◆ What you have to do: Transcribe the text below on diamond symbolism and cognitive dynamics word for word, in its entirety.

◆ Text block:
***

The images above recall that of the diamond cubic crystal structure with its repeating pattern of 8 atoms (below left). This is all the more intriguing because of the value attached to diamonds in society and the particular value associated with it in Buddhism. Major symbolic importance is associated with the diamond, notably in Buddhist traditions, as a metaphor of a particular emergent order of the mind and the understanding of that order as a 'vehicle', or 'body', for the spirit (Patterning Archetypal Templates of Emergent Order: implications of diamond faceting for enlightening dialogue, 2002). The terms 'diamond mind' and 'diamond body' are widely used in Buddhism and are notably a focus for Diamond Way Buddhism. This metaphor seems however to focus on the individual and not on the ordering of society.

Other experimental animations may be used to suggest other ways of comprehending the cognitive dynamics. As shown below, the moving cubes could be understood as the "cognitive tanks" discussed in the preceding argument (Tank Warfare Challenges for Global Governance: extending the "think tank" metaphor to include other cognitive modalities, 2019). That on the left is reproduced from an earlier discussion (Destabilizing Multipolar Society through Binary Decision-making: alternatives to "2-stroke democracy" suggested by 4-sided ball games, 2016; Neglected recognition of logical patterns -- especially of opposition, 2017).

Animation of diamond cubic
crystal structure
Screen shot of virtual reality variant in 3D Animation of virtual variant
Animation of diamond cubic crystal structure
By MarinaVladivostok Own work Link Virtual reality variants: vrml/wrl; x3d.

Another approach to representation of the dyamic coherence of a form of 8-fold uncertainty is by use of the four traditional depictions of the pattern of 8x8 hexagrams of the I Ching (Fu Xi pattern, Jing Fang pattern, King Wen pattern, and Mawangdui pattern), as discussed separately (Towards a Periodic Table of Ways of Knowing -- in the light of metaphors of mathematics, 2009). The alternation between these configurations is then suggestive of the fluidity of the cognitive dynamic -- possibility recalling the resonance hybrid integrity fundamental to molecular biology and life.

***

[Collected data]
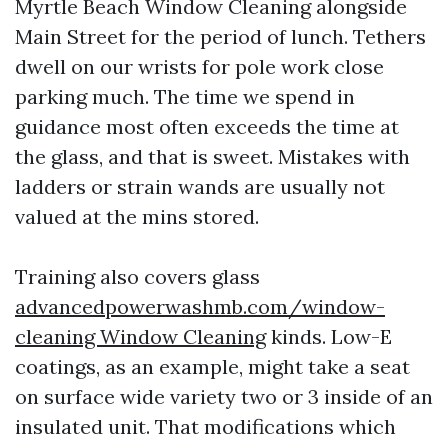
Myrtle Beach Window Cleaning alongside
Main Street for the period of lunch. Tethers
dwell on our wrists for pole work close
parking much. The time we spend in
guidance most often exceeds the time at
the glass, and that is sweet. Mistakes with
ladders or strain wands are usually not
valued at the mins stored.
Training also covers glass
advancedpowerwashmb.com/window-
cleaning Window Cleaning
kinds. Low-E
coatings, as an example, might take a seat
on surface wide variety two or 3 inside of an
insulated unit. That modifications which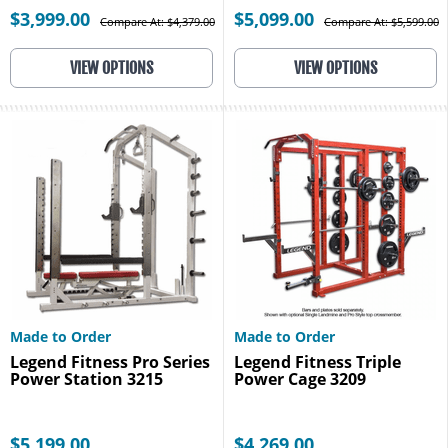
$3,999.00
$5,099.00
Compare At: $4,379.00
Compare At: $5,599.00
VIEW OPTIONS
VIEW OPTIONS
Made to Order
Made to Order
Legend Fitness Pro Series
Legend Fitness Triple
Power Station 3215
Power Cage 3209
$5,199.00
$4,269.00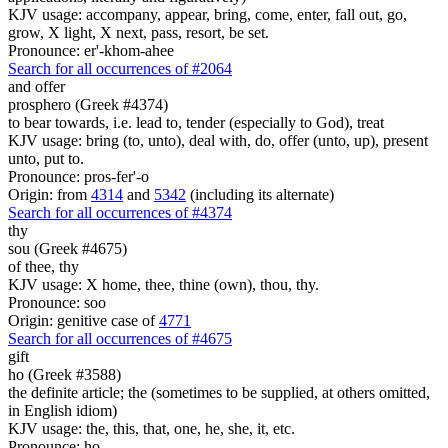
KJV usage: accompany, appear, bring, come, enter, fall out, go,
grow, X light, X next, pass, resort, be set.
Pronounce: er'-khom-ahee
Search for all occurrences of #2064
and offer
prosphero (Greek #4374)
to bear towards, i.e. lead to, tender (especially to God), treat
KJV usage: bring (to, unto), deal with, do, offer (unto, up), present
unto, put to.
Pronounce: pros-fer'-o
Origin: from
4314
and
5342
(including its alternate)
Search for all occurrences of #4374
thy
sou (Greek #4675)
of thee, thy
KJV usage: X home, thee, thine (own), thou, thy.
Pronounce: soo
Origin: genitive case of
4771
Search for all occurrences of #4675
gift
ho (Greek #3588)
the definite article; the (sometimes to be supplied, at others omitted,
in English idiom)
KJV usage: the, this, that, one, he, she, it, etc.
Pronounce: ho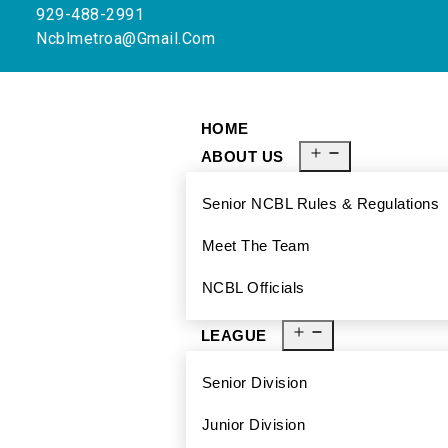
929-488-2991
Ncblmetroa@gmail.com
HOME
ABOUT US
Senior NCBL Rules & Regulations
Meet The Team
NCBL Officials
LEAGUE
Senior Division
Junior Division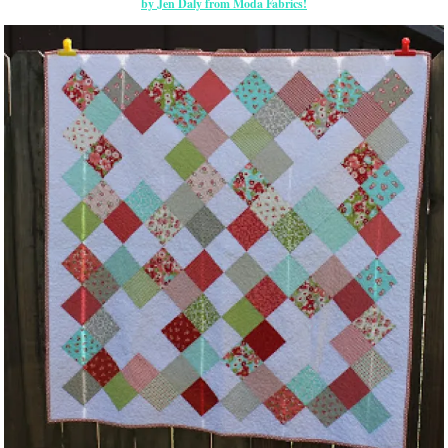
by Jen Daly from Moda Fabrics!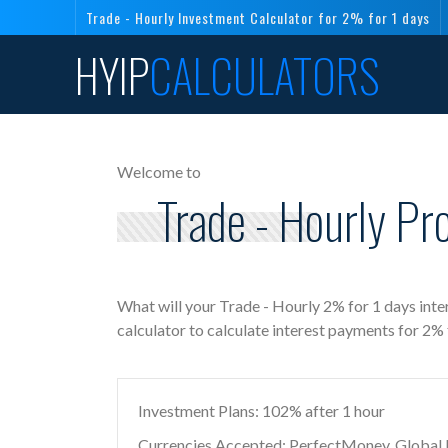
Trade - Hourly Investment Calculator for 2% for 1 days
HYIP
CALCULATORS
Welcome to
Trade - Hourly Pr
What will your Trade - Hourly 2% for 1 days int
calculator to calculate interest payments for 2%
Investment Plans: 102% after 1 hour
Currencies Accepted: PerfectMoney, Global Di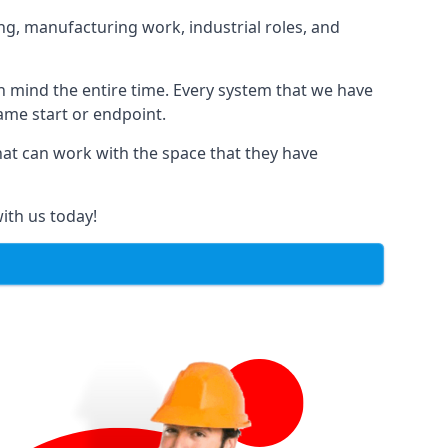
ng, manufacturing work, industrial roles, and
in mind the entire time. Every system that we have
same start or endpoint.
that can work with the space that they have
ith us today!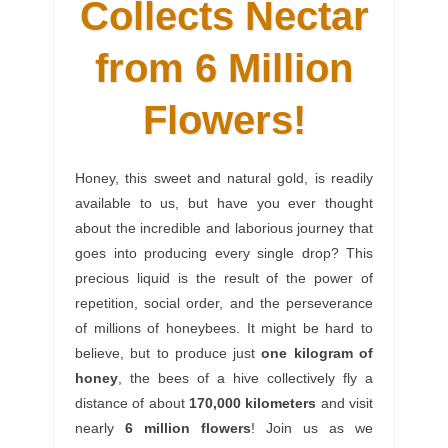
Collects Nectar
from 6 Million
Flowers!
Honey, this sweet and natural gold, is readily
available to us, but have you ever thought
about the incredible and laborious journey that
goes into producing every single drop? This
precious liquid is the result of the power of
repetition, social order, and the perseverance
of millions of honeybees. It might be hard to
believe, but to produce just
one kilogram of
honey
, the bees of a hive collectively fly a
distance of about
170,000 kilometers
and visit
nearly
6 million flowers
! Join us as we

***

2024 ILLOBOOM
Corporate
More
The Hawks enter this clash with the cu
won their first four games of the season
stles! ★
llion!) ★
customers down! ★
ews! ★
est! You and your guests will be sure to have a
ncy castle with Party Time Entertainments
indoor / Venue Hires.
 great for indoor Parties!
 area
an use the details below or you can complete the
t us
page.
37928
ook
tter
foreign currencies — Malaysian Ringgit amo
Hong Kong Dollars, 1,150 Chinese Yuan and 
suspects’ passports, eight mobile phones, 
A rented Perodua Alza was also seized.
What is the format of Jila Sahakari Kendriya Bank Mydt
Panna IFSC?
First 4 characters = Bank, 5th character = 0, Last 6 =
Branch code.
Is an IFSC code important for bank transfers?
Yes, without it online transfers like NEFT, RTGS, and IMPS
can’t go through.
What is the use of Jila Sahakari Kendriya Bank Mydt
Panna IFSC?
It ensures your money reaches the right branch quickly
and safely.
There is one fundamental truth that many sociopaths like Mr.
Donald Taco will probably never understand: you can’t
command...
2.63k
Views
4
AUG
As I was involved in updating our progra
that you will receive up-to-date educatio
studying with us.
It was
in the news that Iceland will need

***

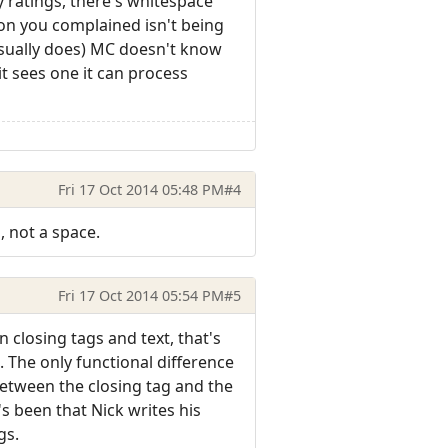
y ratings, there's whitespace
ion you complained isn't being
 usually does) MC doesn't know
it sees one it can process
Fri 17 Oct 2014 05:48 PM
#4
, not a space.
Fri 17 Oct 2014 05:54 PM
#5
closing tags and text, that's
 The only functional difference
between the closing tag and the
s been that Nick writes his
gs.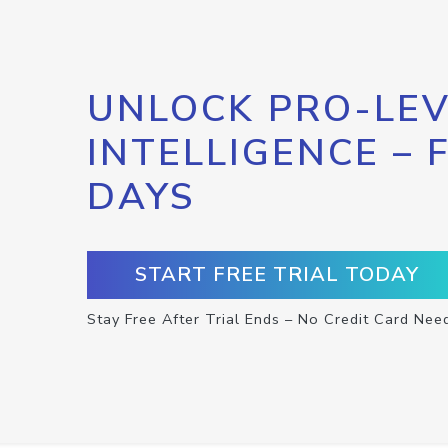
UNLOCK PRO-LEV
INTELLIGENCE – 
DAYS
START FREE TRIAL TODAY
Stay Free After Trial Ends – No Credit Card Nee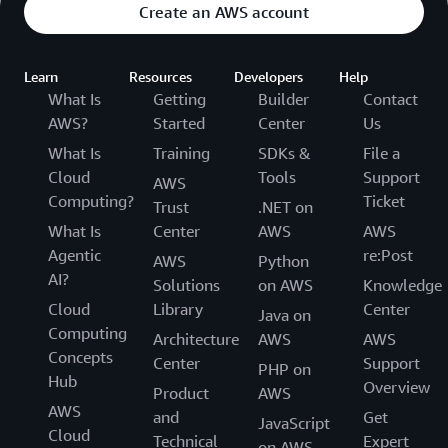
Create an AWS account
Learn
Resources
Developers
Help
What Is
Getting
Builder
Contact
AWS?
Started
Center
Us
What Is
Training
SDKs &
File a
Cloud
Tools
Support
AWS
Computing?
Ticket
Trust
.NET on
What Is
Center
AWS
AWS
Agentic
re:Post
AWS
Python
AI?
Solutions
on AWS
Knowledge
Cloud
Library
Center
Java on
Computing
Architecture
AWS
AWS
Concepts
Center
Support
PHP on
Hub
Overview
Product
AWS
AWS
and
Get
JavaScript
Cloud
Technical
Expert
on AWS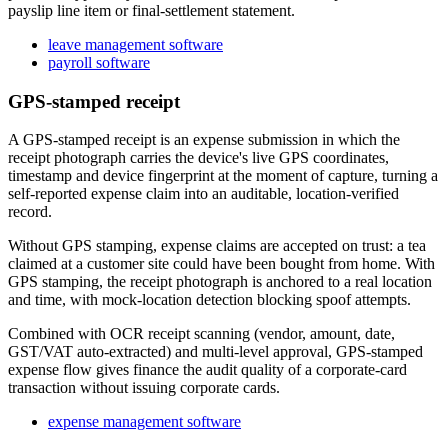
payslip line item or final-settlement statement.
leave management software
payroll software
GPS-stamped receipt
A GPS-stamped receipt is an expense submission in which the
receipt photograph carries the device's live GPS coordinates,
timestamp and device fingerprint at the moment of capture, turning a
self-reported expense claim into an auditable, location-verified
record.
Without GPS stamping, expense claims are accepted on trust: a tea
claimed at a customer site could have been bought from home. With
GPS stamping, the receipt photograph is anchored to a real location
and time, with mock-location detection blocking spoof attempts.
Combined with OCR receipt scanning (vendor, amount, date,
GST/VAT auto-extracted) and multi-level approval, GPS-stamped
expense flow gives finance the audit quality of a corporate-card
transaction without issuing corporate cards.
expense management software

***

◆ The answer:
The images above recall that of the diamond cubic crystal structure with its repeating pattern of 8 atoms (below left). This is all the more intriguing because of the value attached to diamonds in society and the particular value associated with it in Buddhism. Major symbolic importance is associated with the diamond, notably in Buddhist traditions, as a metaphor of a particular emergent order of the mind and the understanding of that order as a 'vehicle', or 'body', for the spirit (Patterning Archetypal Templates of Emergent Order: implications of diamond faceting for enlightening dialogue, 2002). The terms 'diamond mind' and 'diamond body' are widely used in Buddhism and are notably a focus for Diamond Way Buddhism. This metaphor seems however to focus on the individual and not on the ordering of society.

Other experimental animations may be used to suggest other ways of comprehending the cognitive dynamics. As shown below, the moving cubes could be understood as the "cognitive tanks" discussed in the preceding argument (Tank Warfare Challenges for Global Governance: extending the "think tank" metaphor to include other cognitive modalities, 2019). That on the left is reproduced from an earlier discussion (Destabilizing Multipolar Society through Binary Decision-making: alternatives to "2-stroke democracy" suggested by 4-sided ball games, 2016; Neglected recognition of logical patterns -- especially of opposition, 2017).

Animation of diamond cubic
crystal structure
Screen shot of virtual reality variant in 3D Animation of virtual variant
Animation of diamond cubic crystal structure
By MarinaVladivostok Own work Link Virtual reality variants: vrml/wrl; x3d.

Another approach to representation of the dyamic coherence of a form of 8-fold uncertainty is by use of the four traditional depictions of the pattern of 8x8 hexagrams of the I Ching (Fu Xi pattern, Jing Fang pattern, King Wen pattern, and Mawangdui pattern), as discussed separately (Towards a Periodic Table of Ways of Knowing -- in the light of metaphors of mathematics, 2009). The alternation between these configurations is then suggestive of the fluidity of the cognitive dynamic -- possibility recalling the resonance hybrid integrity fundamental to molecular biology and life.